Begitulah Ilham, seorang anak yang luar biasa. Ia menjawab pertanyaan tersebut di luar ekspektasi seluruh teman–temannya bahkan gurunya. Walaupun miskin, namun tak menghalangi niatnya tuk belajar. Seringkali anak itu pergi ke SMP atau SMA, tujuannya hanya untuk membaca buku di perpustakaan. Walau kerap kali tak diijinkan tapi ia tak menyerah tuk memohon pada penjaga perpustakaan tersebut. Anak itu memang luar biasa, walau masih duduk di kelas 5 SD, tapi pengetahuannya sudah jauh melampaui teman–teman sebayanya atau bahkan murid SMP dan SMA sekalipun.

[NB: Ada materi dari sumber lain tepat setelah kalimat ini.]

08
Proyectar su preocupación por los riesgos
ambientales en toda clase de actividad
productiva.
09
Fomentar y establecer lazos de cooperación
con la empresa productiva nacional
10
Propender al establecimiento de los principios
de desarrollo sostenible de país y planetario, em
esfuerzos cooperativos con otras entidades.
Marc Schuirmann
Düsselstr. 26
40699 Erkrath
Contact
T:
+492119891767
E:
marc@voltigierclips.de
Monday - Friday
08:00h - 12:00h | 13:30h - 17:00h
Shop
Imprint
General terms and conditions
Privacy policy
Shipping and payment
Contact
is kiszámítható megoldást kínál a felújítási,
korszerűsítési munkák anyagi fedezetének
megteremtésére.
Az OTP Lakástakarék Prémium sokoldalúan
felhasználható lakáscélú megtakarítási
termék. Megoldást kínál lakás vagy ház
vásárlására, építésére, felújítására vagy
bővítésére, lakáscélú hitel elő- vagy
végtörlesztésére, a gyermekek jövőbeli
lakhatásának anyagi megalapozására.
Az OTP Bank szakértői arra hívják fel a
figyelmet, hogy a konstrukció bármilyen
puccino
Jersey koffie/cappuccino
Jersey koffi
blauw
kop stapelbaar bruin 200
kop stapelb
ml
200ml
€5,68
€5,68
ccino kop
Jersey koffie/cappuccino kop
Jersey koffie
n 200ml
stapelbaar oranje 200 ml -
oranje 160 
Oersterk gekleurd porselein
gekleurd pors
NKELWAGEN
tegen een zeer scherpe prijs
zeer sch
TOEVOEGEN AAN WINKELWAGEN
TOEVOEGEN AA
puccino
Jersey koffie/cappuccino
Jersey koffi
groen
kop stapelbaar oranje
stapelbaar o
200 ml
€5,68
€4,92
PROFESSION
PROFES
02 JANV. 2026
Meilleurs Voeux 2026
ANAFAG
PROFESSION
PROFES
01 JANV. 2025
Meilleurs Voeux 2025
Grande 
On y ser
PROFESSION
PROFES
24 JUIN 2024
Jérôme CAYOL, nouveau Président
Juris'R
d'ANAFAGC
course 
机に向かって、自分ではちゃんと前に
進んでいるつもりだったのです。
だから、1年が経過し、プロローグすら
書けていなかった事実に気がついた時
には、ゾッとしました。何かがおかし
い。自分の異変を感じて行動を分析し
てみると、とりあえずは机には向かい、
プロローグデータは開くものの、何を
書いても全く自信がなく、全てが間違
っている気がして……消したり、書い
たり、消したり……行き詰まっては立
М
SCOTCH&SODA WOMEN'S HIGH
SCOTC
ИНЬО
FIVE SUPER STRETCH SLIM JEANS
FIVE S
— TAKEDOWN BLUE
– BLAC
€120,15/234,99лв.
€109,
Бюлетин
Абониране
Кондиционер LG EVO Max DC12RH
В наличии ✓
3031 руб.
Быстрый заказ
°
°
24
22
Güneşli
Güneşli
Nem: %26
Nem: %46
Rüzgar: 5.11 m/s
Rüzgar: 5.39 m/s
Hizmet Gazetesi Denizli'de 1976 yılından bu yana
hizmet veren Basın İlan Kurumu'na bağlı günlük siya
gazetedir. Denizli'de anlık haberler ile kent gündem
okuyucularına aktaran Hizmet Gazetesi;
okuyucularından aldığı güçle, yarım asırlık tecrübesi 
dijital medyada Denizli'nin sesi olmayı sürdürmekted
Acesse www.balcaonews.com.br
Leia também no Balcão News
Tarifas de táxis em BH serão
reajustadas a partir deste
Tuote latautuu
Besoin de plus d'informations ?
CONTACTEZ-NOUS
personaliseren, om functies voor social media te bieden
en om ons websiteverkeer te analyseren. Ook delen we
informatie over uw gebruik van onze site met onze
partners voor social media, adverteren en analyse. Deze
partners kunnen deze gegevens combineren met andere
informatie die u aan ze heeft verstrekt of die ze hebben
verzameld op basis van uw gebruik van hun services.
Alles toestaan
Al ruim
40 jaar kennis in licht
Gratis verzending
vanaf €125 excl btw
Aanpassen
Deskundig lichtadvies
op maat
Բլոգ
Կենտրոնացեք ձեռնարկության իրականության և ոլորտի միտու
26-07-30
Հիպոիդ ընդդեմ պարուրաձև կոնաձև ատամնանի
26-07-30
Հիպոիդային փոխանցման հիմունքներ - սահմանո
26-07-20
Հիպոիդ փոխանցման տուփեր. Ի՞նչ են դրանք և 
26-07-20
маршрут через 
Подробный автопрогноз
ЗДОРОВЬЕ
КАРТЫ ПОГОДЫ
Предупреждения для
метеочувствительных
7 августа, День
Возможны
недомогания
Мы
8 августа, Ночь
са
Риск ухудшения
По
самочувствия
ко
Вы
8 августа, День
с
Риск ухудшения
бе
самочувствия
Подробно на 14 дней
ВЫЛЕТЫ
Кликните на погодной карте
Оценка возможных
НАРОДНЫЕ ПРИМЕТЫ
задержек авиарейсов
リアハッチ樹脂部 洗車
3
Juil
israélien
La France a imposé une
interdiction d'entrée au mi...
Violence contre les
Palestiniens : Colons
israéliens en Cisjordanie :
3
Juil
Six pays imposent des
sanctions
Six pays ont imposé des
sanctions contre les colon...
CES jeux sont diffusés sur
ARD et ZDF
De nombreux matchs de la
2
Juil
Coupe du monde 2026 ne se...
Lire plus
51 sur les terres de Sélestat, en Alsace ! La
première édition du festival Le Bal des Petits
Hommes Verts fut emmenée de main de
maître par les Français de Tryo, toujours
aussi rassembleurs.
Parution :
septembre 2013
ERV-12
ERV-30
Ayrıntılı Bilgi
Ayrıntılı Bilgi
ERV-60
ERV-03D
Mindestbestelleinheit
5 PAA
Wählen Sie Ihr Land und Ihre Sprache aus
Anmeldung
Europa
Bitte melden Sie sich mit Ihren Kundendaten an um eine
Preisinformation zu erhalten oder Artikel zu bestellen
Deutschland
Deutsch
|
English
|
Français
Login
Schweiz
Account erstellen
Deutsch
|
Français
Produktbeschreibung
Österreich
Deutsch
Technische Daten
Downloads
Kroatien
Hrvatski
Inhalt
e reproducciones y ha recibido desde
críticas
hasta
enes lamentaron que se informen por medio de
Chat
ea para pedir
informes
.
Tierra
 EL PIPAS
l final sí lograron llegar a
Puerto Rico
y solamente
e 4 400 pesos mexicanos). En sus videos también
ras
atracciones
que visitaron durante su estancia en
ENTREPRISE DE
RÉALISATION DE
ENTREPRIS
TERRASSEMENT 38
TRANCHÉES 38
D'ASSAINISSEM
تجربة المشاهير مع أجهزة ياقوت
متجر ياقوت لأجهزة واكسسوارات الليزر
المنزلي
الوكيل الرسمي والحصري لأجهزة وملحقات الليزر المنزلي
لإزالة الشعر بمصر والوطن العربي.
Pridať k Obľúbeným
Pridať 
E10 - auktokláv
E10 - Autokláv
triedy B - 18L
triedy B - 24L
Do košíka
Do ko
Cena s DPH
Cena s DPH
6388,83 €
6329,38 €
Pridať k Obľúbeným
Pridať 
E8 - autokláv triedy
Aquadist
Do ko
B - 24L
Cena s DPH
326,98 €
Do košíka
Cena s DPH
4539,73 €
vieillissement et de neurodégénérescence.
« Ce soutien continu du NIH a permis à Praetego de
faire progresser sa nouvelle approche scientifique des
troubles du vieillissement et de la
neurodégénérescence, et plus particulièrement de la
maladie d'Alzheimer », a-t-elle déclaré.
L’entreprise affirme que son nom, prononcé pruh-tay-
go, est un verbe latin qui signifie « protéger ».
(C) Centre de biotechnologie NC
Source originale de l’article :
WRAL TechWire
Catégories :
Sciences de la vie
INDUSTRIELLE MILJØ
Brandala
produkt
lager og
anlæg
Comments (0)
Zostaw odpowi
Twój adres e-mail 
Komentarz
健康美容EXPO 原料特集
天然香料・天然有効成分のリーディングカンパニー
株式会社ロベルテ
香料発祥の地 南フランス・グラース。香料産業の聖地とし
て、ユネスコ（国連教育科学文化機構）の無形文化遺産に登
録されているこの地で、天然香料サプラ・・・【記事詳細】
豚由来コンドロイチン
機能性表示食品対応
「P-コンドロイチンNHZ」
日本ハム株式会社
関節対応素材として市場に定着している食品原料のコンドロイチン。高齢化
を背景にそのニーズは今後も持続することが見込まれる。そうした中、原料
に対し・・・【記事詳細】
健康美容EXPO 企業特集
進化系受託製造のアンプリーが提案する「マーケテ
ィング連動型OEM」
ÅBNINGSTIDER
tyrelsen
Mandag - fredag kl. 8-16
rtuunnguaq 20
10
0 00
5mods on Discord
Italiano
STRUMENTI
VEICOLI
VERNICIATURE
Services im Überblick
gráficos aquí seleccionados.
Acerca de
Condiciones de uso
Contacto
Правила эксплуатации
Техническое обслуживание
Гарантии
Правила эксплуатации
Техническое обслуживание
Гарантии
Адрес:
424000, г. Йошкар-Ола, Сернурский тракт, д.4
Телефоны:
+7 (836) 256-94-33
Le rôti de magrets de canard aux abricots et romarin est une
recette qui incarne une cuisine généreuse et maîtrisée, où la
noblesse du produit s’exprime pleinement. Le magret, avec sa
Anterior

Setiap pelajaran Ilham selalu menjadi murid yang paling menonjol diantara yang lain. Kadang Ia bisa tau hal–hal yang tidak diketahui Bu Dini sekalipun. Hal itulah yang membuat Bu Dini sering memberinya kesempatan untuk mengajar di depan pada murid–murid yang lain. Begitupun pada hari itu, ketika mereka sedang belajar tentang gaya gravitasi.

“Gaya gravitasi bumi atau arti gaya tarik bumi adalah suatu gaya tarik-menarik yang terjadi pada semua partikel yang mempunyai massa. Jika di bumi, gaya gravitasi bumi disebabkan karena bumi yang berukuran besar memiliki massa yang juga besar sehingga dapat menarik semua benda yang berada di atasnya,ucap Ilham yang menjelaskan tentang gravitasi pada teman–temannya.

Ketika itu tiba–tiba terdengar suara ketukan pintu kelas dan dibukanya pintu kelas itu. Seluruh pandangan menuju ke arah pintu. Rupanya kepala sekolah yang berkumis tebal yang datang ke kelas itu.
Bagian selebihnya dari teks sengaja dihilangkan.